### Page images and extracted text
==============================

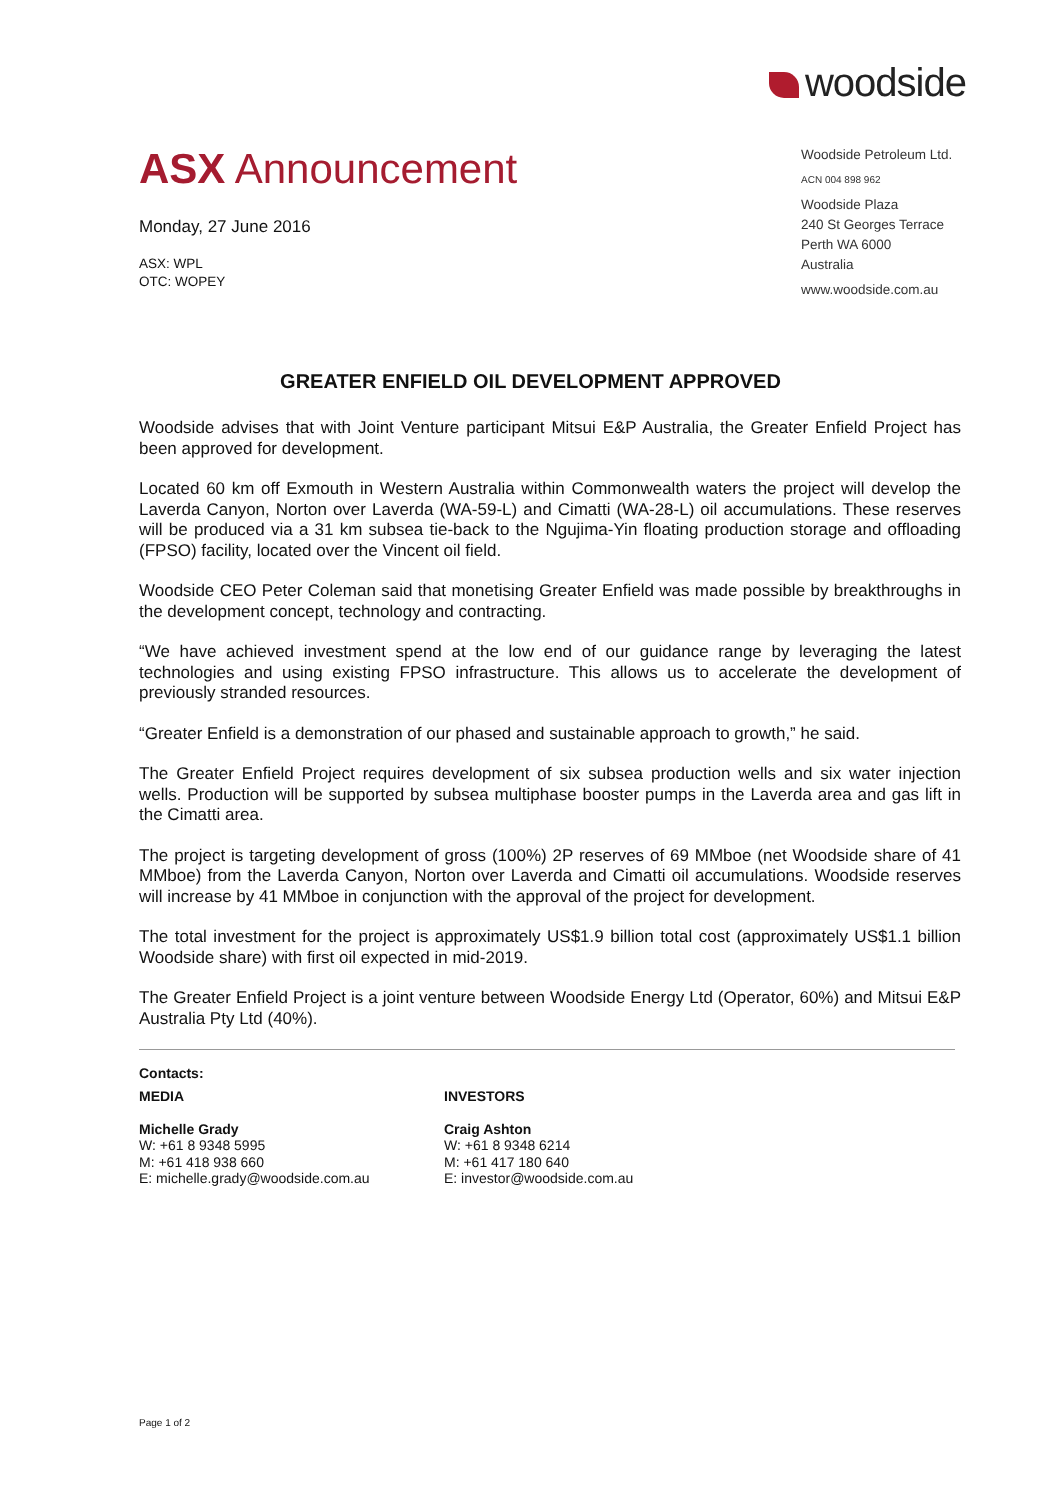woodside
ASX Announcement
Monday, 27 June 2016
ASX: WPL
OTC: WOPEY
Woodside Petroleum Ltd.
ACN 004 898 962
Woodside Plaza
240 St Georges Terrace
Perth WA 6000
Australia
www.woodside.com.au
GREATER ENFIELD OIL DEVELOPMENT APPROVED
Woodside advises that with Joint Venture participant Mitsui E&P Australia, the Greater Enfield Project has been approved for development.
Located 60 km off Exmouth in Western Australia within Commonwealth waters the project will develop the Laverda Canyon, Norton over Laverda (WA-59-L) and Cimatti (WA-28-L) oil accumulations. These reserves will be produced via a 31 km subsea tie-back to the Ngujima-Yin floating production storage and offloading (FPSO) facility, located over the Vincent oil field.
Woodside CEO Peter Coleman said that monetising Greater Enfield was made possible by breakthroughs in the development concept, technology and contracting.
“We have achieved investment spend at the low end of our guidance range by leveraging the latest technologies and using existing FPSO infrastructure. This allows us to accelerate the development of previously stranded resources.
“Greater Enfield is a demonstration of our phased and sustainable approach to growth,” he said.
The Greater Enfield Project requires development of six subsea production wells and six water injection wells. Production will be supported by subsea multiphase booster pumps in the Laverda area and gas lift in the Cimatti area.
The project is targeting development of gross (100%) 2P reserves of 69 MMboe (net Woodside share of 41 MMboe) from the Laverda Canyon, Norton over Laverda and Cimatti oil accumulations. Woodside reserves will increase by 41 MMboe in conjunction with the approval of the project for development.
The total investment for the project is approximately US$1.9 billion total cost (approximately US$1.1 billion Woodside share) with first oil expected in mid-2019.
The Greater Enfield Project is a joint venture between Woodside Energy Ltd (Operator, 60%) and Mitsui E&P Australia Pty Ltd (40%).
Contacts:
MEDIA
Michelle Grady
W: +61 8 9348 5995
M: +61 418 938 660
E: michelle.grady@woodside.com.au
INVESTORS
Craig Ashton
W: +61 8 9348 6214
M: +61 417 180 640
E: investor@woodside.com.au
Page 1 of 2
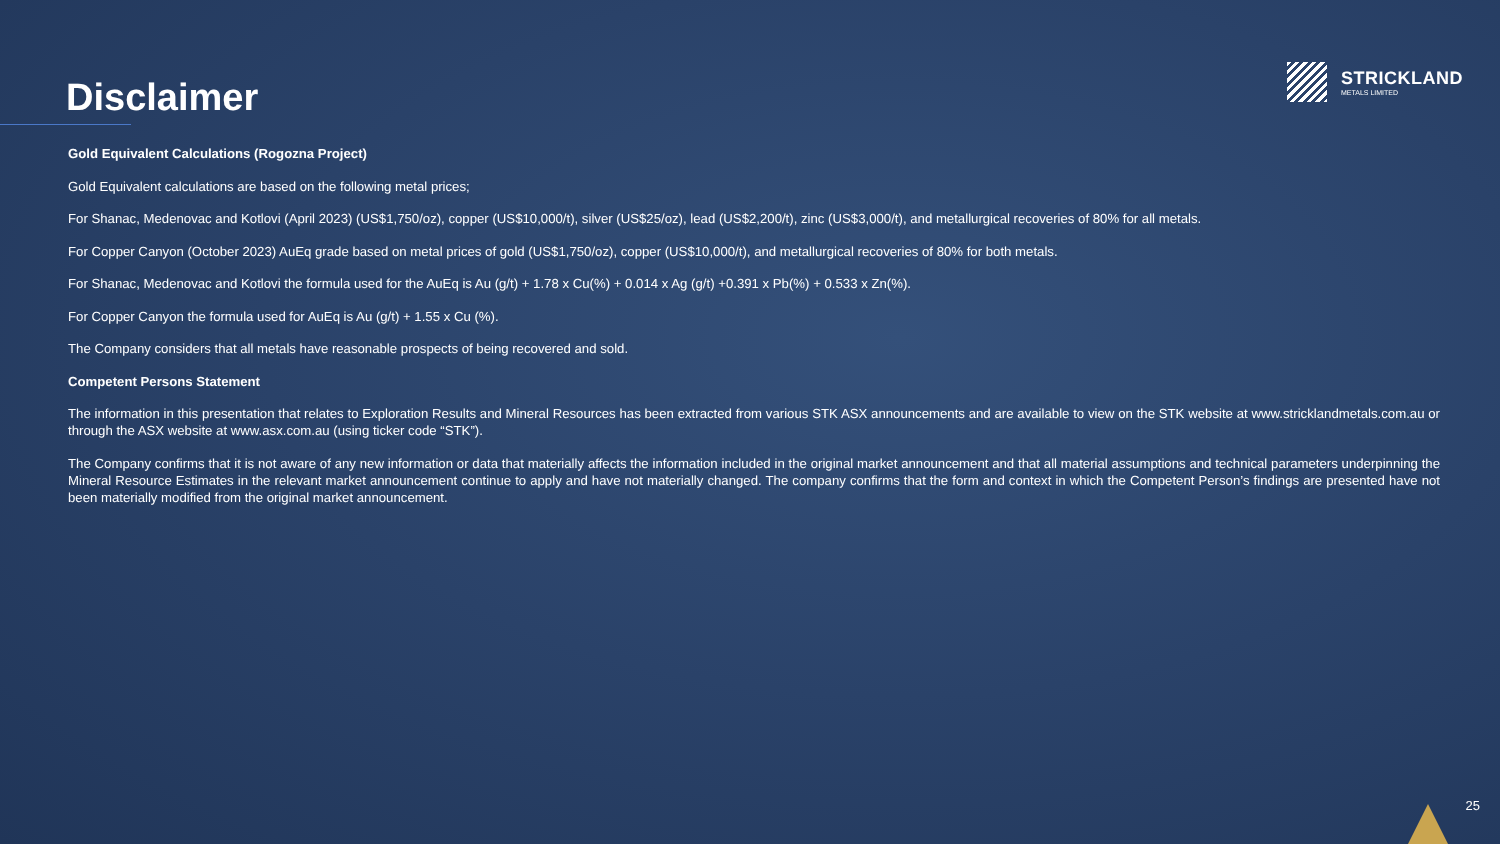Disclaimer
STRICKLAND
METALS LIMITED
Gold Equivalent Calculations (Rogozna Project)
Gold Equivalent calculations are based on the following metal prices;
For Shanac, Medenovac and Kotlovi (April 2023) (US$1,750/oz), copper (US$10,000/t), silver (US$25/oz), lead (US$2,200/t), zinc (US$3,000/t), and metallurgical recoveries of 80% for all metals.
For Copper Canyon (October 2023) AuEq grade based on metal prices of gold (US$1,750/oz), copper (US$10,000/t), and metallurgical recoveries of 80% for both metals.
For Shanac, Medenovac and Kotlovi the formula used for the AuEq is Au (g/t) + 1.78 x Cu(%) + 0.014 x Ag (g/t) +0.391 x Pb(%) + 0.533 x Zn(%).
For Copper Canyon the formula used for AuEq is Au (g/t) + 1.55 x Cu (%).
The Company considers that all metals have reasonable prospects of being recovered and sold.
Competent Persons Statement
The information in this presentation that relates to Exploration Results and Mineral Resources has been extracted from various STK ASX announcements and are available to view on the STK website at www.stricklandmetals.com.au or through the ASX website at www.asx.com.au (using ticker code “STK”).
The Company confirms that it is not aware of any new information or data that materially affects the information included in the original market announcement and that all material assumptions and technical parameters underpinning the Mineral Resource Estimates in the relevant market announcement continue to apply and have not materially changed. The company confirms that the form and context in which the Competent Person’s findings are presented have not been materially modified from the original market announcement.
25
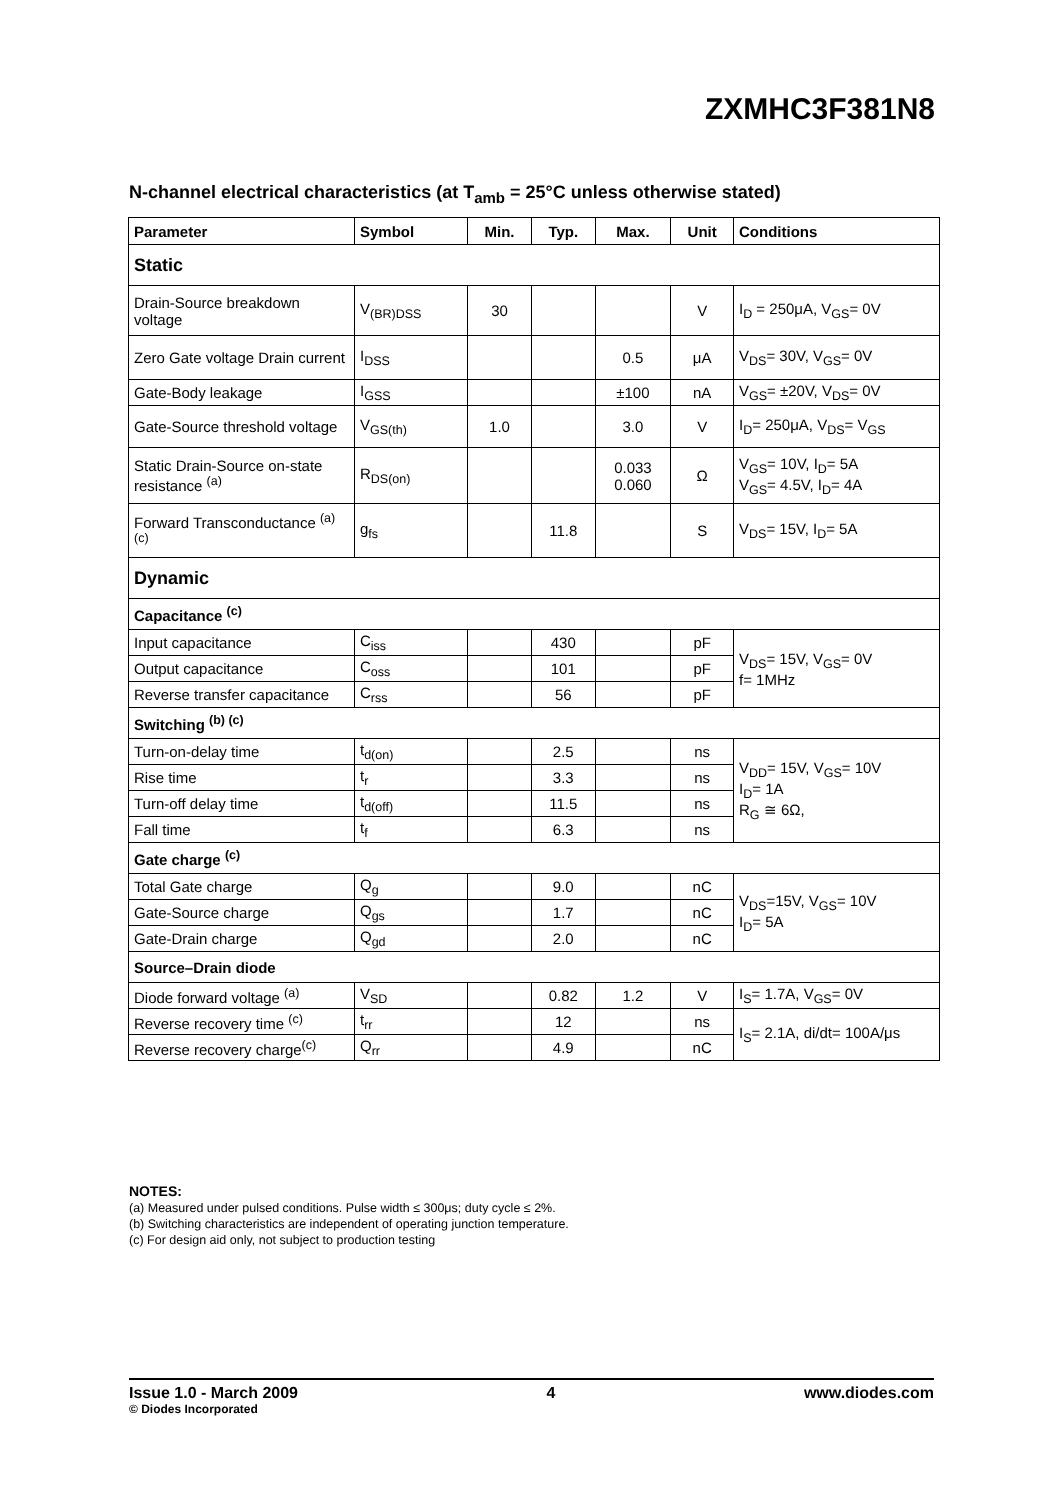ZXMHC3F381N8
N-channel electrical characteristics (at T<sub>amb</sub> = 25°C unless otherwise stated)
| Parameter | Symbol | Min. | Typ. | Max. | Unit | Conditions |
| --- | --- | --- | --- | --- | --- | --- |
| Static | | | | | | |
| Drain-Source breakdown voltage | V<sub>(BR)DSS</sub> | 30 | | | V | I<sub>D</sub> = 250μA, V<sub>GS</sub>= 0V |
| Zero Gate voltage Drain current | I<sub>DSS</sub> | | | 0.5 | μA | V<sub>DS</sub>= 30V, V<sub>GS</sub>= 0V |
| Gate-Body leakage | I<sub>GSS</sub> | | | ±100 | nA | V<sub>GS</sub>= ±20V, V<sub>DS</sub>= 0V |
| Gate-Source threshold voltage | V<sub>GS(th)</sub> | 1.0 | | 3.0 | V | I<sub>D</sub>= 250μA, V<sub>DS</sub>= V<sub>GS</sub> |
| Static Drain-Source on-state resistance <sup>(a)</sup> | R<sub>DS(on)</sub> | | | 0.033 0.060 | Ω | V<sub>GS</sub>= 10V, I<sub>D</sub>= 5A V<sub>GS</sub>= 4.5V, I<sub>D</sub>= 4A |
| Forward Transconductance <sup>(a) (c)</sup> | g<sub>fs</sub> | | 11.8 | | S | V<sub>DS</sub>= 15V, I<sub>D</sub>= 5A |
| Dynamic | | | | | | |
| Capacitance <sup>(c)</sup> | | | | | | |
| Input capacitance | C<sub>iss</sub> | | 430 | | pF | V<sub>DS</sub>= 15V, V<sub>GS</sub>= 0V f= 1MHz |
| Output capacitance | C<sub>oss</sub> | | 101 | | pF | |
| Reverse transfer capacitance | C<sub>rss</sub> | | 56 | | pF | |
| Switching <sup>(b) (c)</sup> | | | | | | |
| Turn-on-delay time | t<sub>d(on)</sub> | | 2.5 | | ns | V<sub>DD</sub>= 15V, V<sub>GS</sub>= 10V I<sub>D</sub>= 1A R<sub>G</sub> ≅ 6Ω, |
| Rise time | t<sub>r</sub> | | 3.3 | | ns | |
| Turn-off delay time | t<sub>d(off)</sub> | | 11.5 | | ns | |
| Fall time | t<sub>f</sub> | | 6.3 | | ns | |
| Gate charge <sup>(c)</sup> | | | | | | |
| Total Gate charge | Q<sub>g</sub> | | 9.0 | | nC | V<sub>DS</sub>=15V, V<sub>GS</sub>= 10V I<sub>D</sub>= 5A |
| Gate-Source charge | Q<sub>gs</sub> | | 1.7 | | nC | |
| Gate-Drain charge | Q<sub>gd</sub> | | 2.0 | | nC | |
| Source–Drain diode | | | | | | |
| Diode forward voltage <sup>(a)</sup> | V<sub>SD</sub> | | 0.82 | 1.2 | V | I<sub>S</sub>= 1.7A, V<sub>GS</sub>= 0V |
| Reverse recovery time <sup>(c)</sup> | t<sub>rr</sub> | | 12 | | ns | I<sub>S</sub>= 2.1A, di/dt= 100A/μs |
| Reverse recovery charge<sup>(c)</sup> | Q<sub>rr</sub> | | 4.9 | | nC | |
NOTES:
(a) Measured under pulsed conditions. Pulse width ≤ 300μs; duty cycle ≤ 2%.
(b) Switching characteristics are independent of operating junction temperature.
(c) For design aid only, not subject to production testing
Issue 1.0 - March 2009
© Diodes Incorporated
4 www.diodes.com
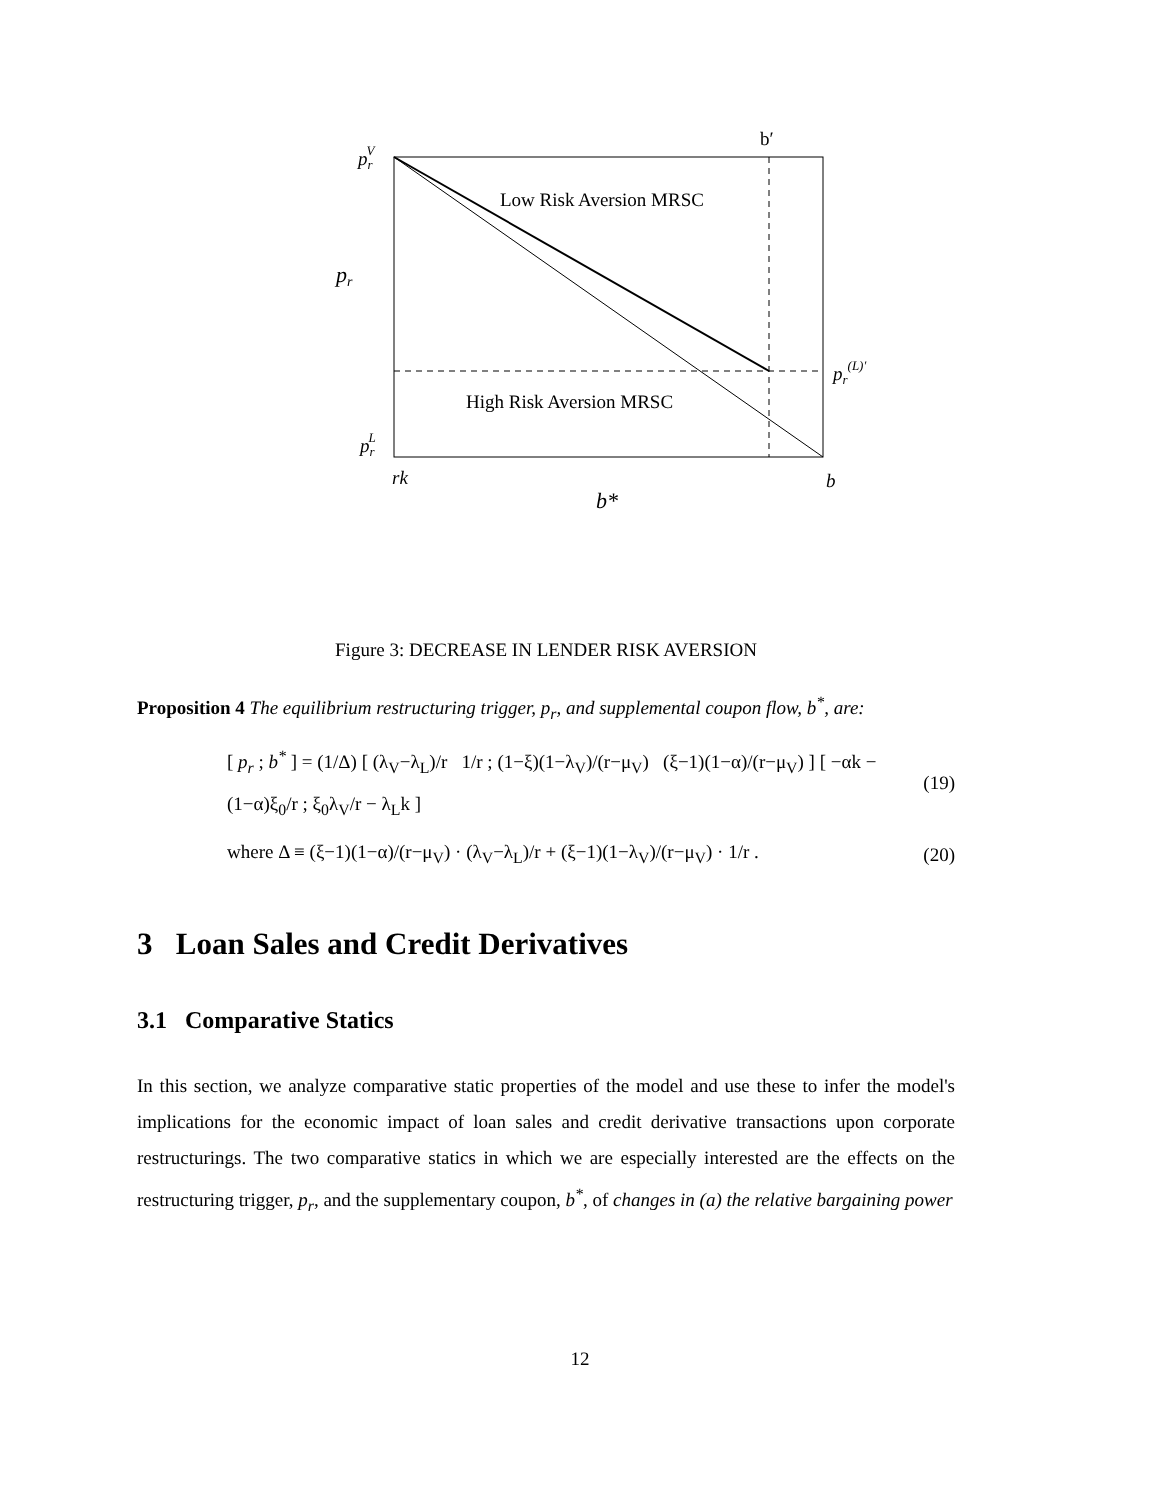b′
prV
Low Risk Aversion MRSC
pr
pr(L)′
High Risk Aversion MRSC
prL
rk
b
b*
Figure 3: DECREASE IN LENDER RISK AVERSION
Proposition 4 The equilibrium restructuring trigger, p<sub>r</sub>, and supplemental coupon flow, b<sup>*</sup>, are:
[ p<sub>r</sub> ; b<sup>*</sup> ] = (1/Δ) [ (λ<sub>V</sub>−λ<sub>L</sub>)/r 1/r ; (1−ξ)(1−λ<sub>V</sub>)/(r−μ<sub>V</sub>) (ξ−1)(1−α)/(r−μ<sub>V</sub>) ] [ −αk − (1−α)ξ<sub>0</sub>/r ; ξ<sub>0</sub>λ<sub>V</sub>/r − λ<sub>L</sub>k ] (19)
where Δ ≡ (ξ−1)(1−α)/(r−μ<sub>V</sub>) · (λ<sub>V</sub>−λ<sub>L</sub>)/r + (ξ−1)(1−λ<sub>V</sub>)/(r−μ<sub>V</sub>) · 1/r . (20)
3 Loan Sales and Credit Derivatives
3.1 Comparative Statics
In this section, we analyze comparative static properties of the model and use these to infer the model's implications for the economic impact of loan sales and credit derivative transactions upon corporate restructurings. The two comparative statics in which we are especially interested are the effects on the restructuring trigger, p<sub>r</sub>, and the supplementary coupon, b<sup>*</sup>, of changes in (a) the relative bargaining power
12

==============================

### About this exercise
When the line with "Located 60 km" is reached in the data above, begin copying, and stop after the line with "Woodside CEO Peter"; copy each line exactly, both ends included.

### Answer
Located 60 km off Exmouth in Western Australia within Commonwealth waters the project will develop the Laverda Canyon, Norton over Laverda (WA-59-L) and Cimatti (WA-28-L) oil accumulations. These reserves will be produced via a 31 km subsea tie-back to the Ngujima-Yin floating production storage and offloading (FPSO) facility, located over the Vincent oil field.
Woodside CEO Peter Coleman said that monetising Greater Enfield was made possible by breakthroughs in the development concept, technology and contracting.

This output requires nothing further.